Even though time to antibiotics and time to operative debridement were not independently associated with the presence of deep infection in this study, the duration of time between the injury event and presentation to a hospital was a risk factor. For every additional minute delay in hospital presentation, the odds of infection increased by 1%. This finding raises more questions than answers and requires further study, given that the data included in this retrospective study were limited in both granularity and power. Factors surrounding immediate open fracture management in the field and in the emergency department should be included in future studies, including the performance and timing of temporary wound coverage with a sterile bandage, bedside irrigation and/or debridement, closed reduction, splinting, etc.
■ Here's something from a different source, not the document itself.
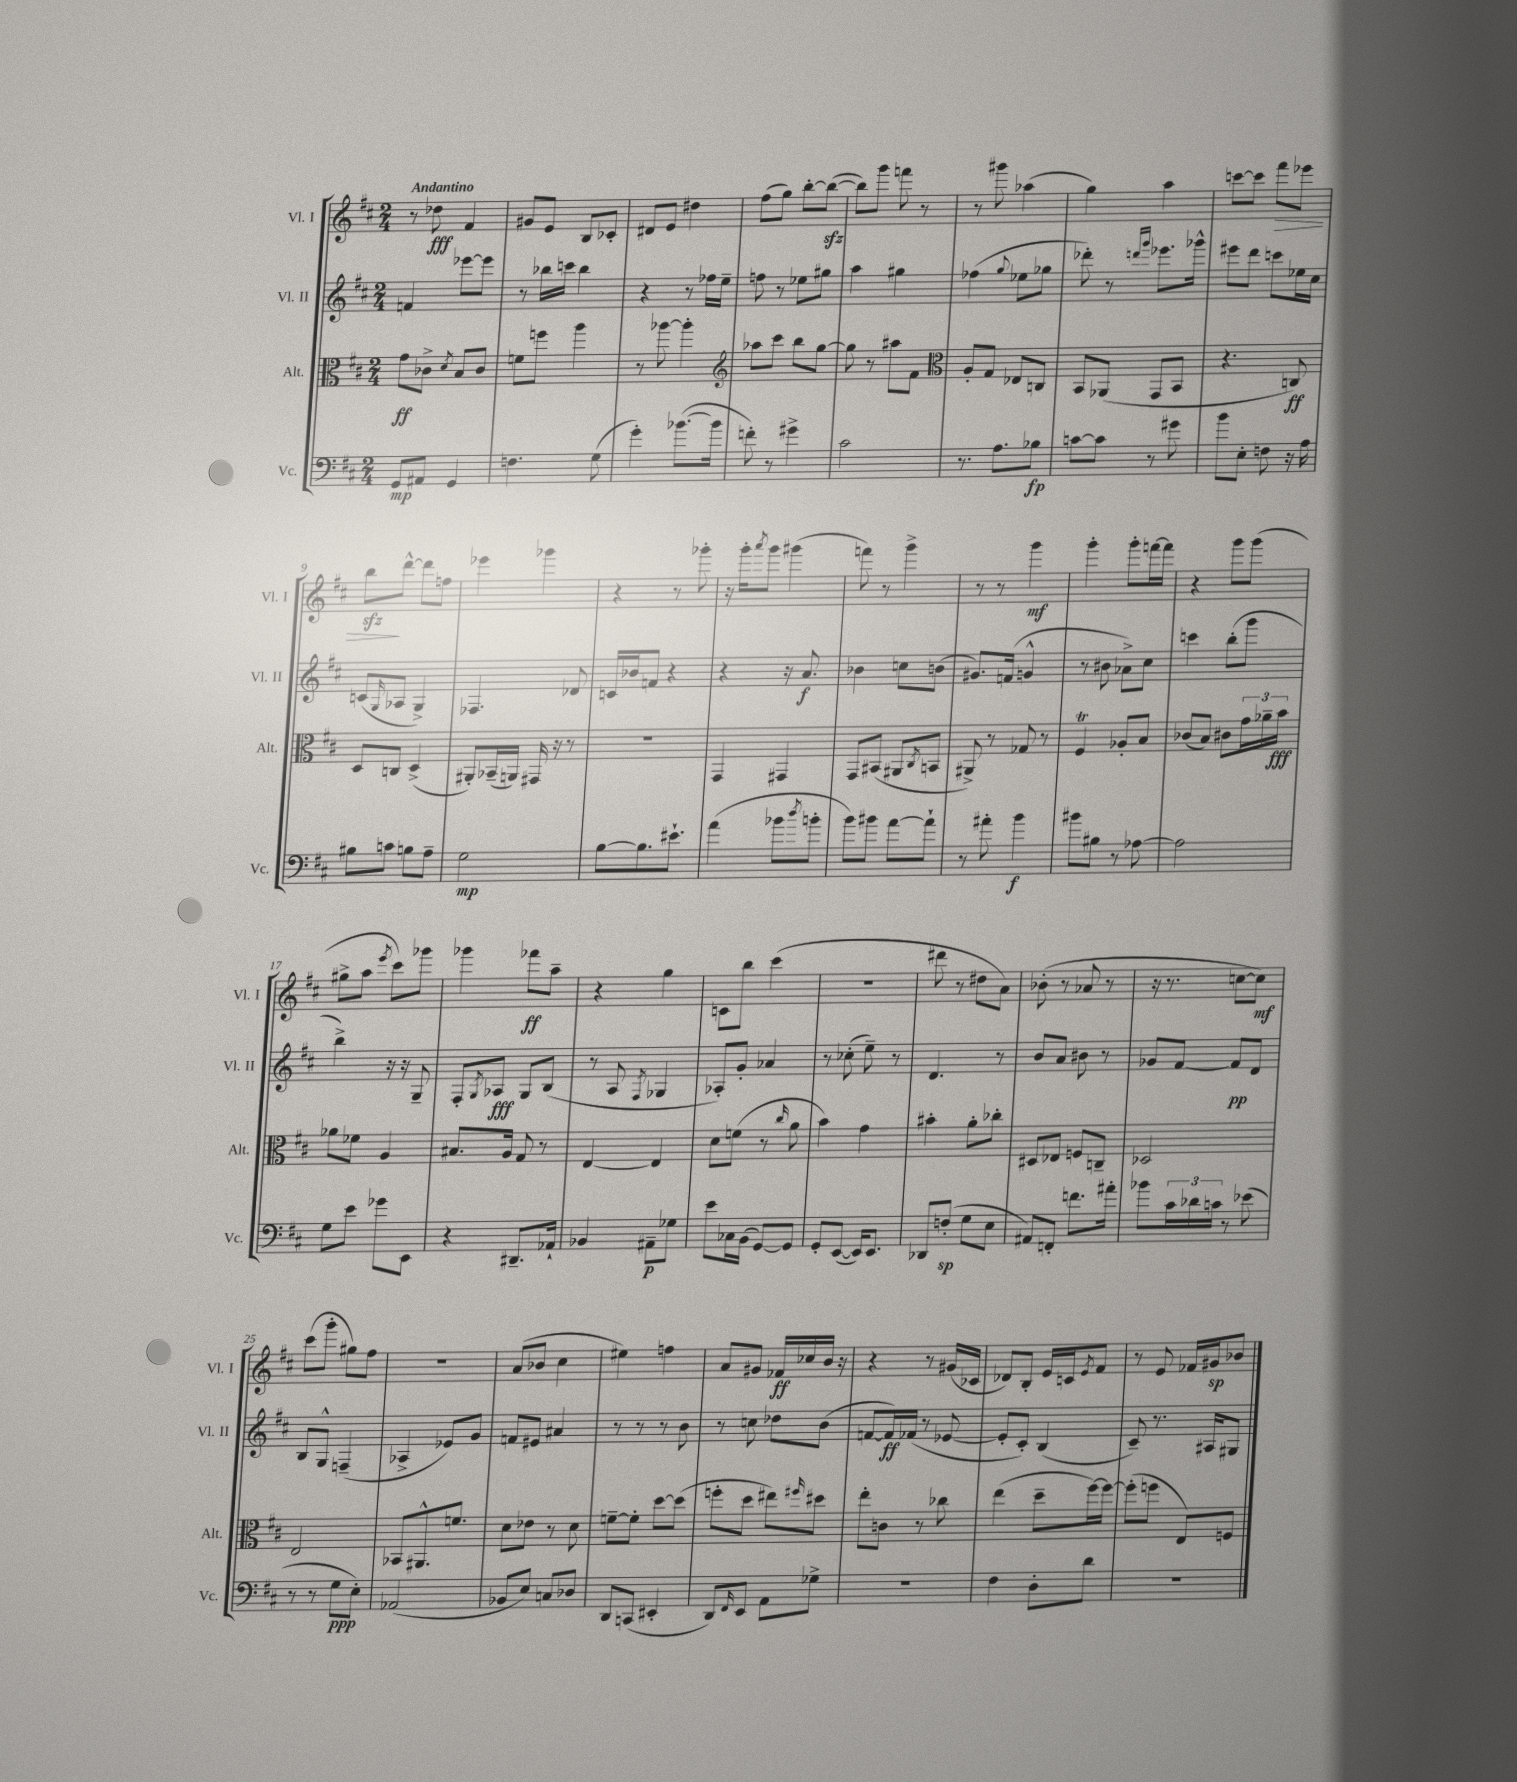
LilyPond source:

There are other limitations in this study worth declaring. As previously mentioned, a low number of cases required that data be binned and categorized into a smaller number of groups in order to maintain adequate power. Therefore, we could not analyze trends that required greater detail, such as antibiotic type and dosing. This resulted in analyzing antibiotic therapy as a count variable based on the number of different antibiotic classes administered. In a similar manner, we could not analyze factors related to definitive fixation and soft tissue coverage with substantial detail. Our search strategy may also not have identified every patient with an open fracture over the last two decades due to inaccurate billing codes. Lastly, retrospective research relies on reviewing records, which may have contained both factual and temporal inaccuracies. Future prospective and collaborative research should aim to identify additional risk factors for deep infection and clarify the ideal treatment strategy for these injuries. This will advance efforts to minimize complications and optimize outcomes for children who sustain open long-bone fractures.

5. Conclusions

Deep infection was associated with open fractures of the tibia/fibula and higher type open fractures. For every additional minute delay in hospital presentation, the odds of infection increased by 1%, suggesting that early hospital care is a critical factor in the management of these injuries. We recommend that in all cases of potential open fracture, children should present to a hospital as quickly as possible to be evaluated, receive care, and reduce the risk of deep infection.